2. Calgarians differentiate based on ethnic background.
Or, should I say discriminate? This, of course is no surprise…..having lived in Calgary from 2005 and done my moving quite a bit. Landlords and roomies ask where you are from, and their tones, availability of the room change accordingly. If I were to say anything more on the topic, chances are I might do so backed by theoretical explanations (and thereby, reproduce parts of my own thesis) so I’ll simply refrain from it unless one is particularly willing to listen to the ethnic argument.
3. People list distances as “only 10 blocks to blah”, assuming Calgary is a walkable city; I mean, assuming Calgary has a walk-worthy weather to make those 10 blocks to anywhere. In the same vein, landlords proudly list their property as “10 minutes to C train station” or “15 minutes walk to U of C”, in a city that rarely sees summer.
4. The pricing of rent is directly proportional to size of the bedroom but has spurious relationship with the number of people you’re sharing the living area/house/apartment with.
5. Rental listings usually come with the facility of a kitchen (I’ve seen listing without a kitchen, so one shouldn’t roll their eyes on why I’m stating the “obvious”) but one is not presupposed to cook more often. “More often” entails more than once a week, and “cooking” usually means boiling, brewing or at the most… baking stuff.

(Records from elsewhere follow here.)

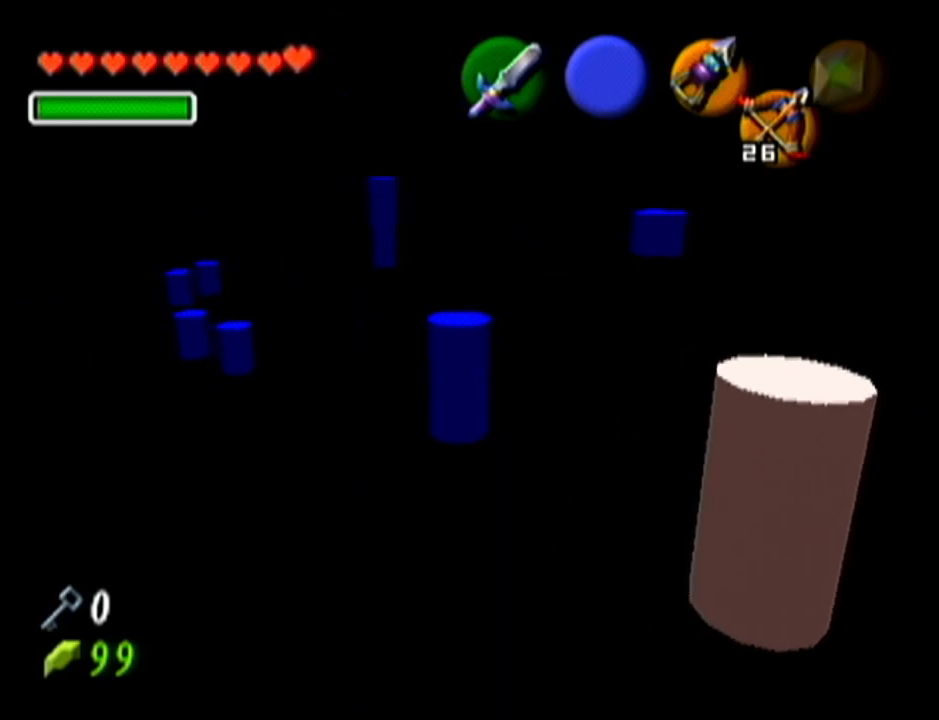
{"buttons": [], "left_stick": "up-right", "events": [[267, "left_stick", "up-right"]]}
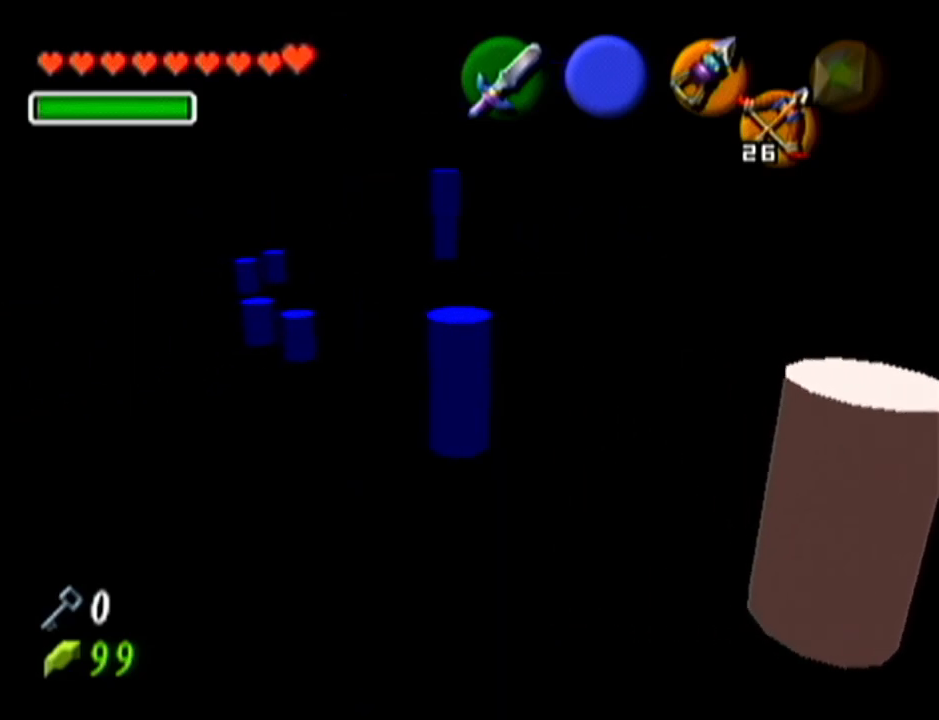
{"buttons": [], "left_stick": "up-right", "events": []}
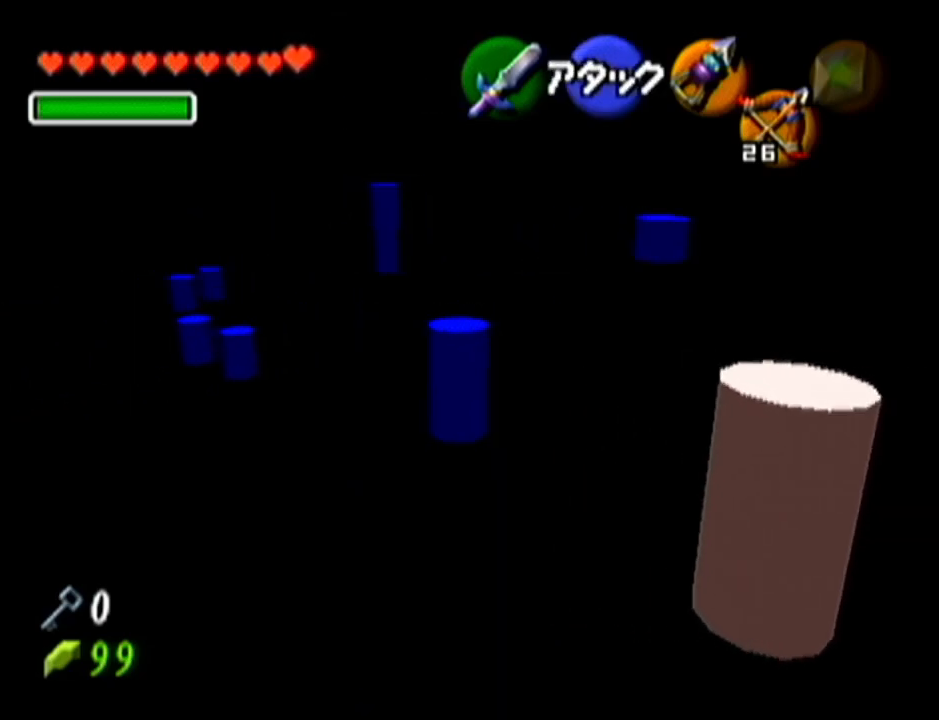
{"buttons": [], "left_stick": "right", "events": [[250, "left_stick", "right"]]}
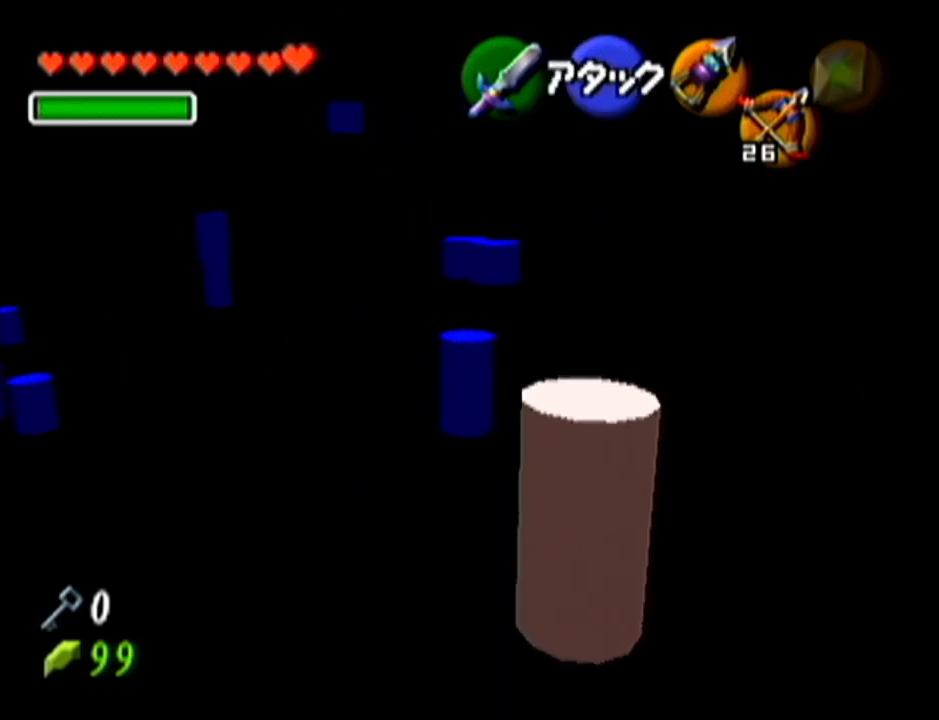
{"buttons": [], "left_stick": "down", "events": [[16, "left_stick", "down-right"], [200, "left_stick", "down"], [317, "A", "down"], [450, "A", "up"]]}
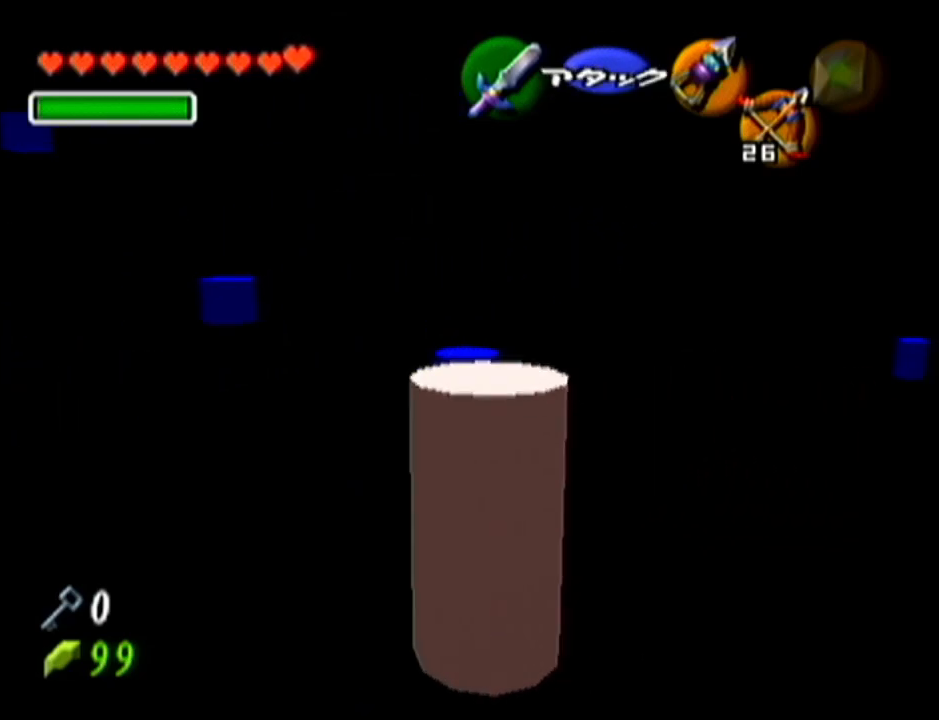
{"buttons": [], "left_stick": "center", "events": [[50, "A", "down"], [100, "A", "up"], [134, "left_stick", "center"], [200, "A", "down"], [317, "A", "up"], [417, "A", "down"], [501, "A", "up"]]}
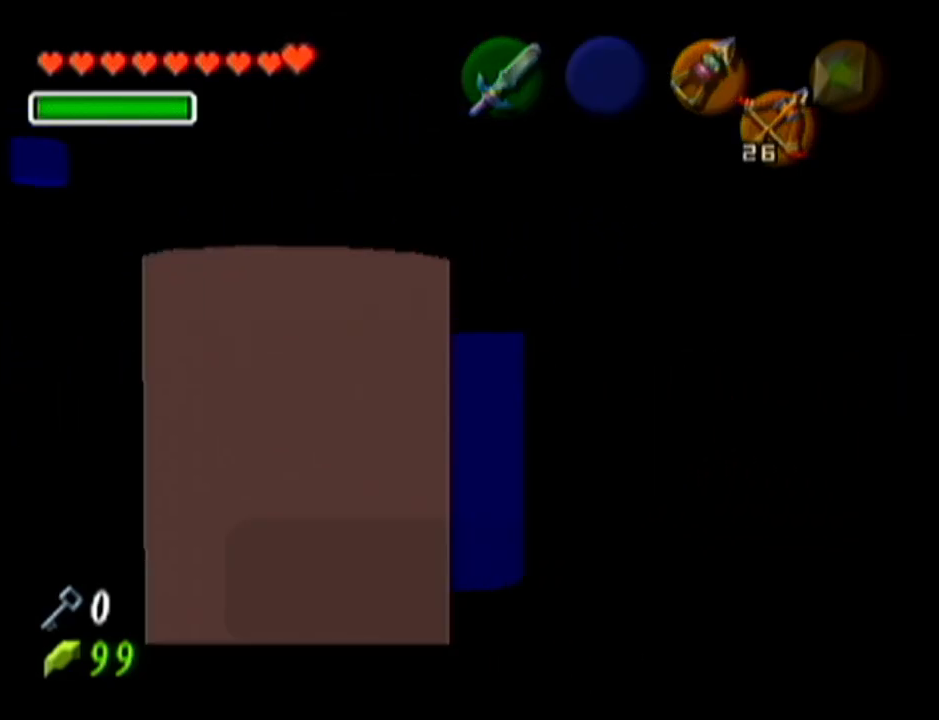
{"buttons": ["A"], "left_stick": "center", "events": [[417, "A", "down"]]}
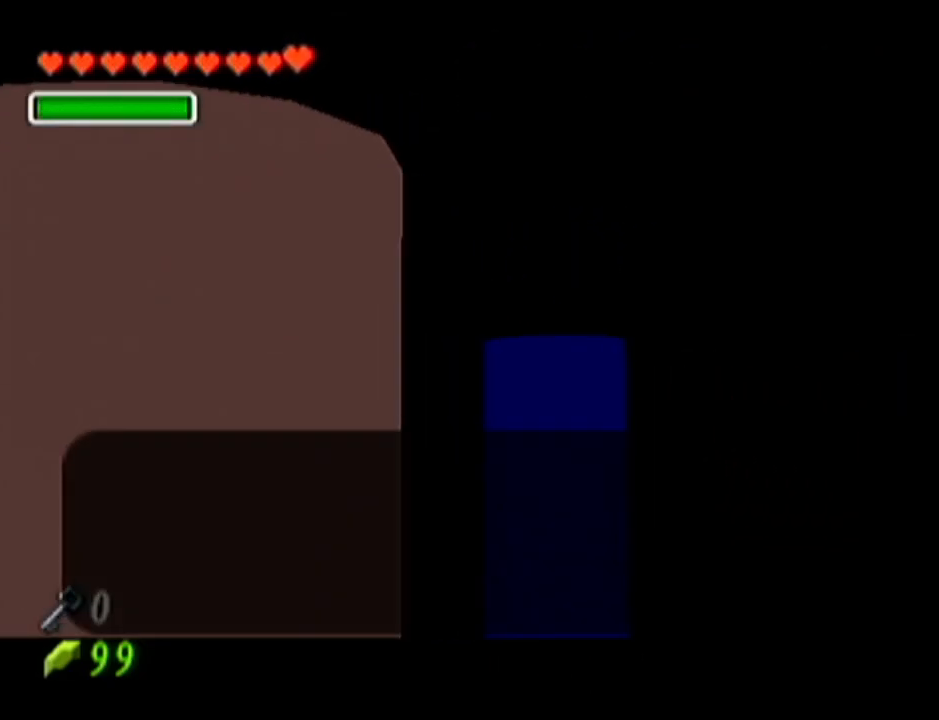
{"buttons": ["A"], "left_stick": "center", "events": [[84, "A", "up"], [134, "A", "down"], [200, "A", "up"], [200, "B", "down"], [267, "A", "down"], [267, "B", "up"], [317, "A", "up"], [317, "B", "down"], [384, "A", "down"], [384, "B", "up"], [451, "A", "up"], [451, "B", "down"], [501, "A", "down"], [501, "B", "up"]]}
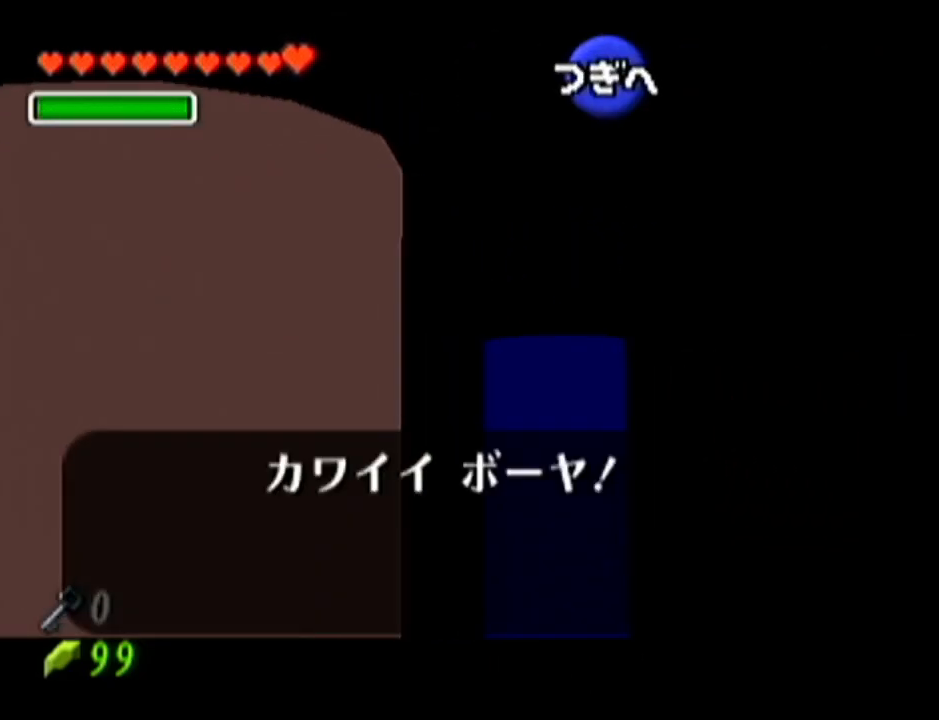
{"buttons": ["A"], "left_stick": "center", "events": [[33, "A", "up"], [83, "B", "down"], [100, "B", "up"], [133, "A", "down"], [200, "A", "up"], [200, "B", "down"], [267, "A", "down"], [267, "B", "up"], [283, "A", "up"], [333, "B", "down"], [350, "A", "down"], [350, "B", "up"], [450, "A", "up"], [450, "B", "down"], [500, "A", "down"], [500, "B", "up"]]}
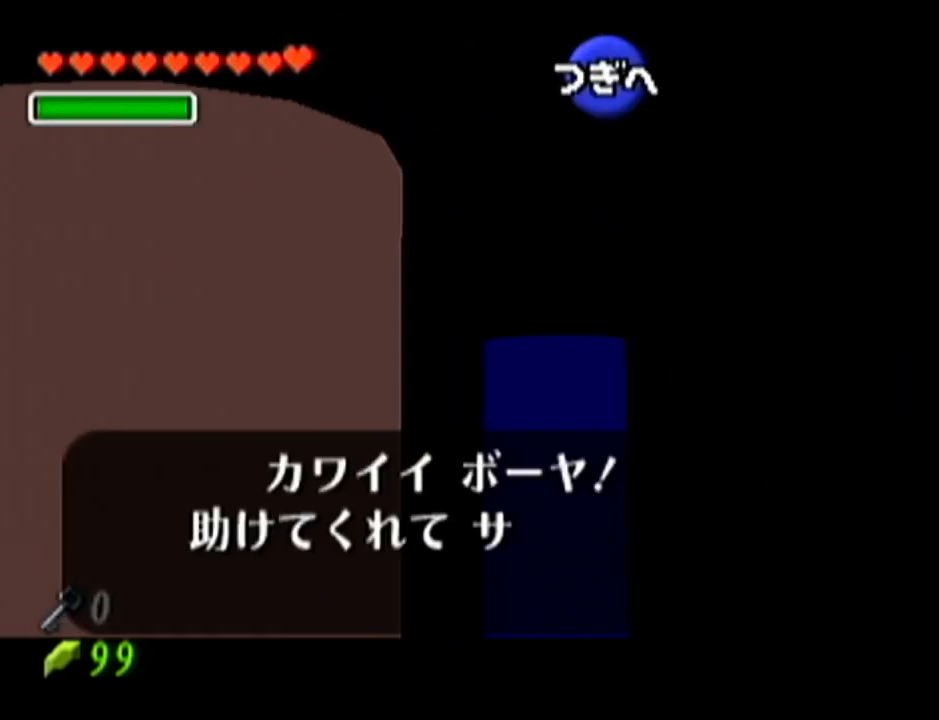
{"buttons": ["B"], "left_stick": "center", "events": [[67, "A", "up"], [100, "B", "down"], [250, "A", "down"], [250, "B", "up"], [334, "A", "up"], [334, "B", "down"], [384, "B", "up"], [417, "A", "down"], [451, "A", "up"], [484, "B", "down"]]}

It’s considered bad omen to say “never” by colloquial superstition. While I’ve started to religiously believe in “never say never again”, sometimes I can’t help but chuckle at the unique nature of the city, as it is discovered/re-discovered in our layered ways to get by. Of course, the chuckle comes much later, once the feeling of exasperation has bitten the dust and most certainly as I enjoy my smoke and look at the Ursa Major in fortunate cloudless nights in Calgary.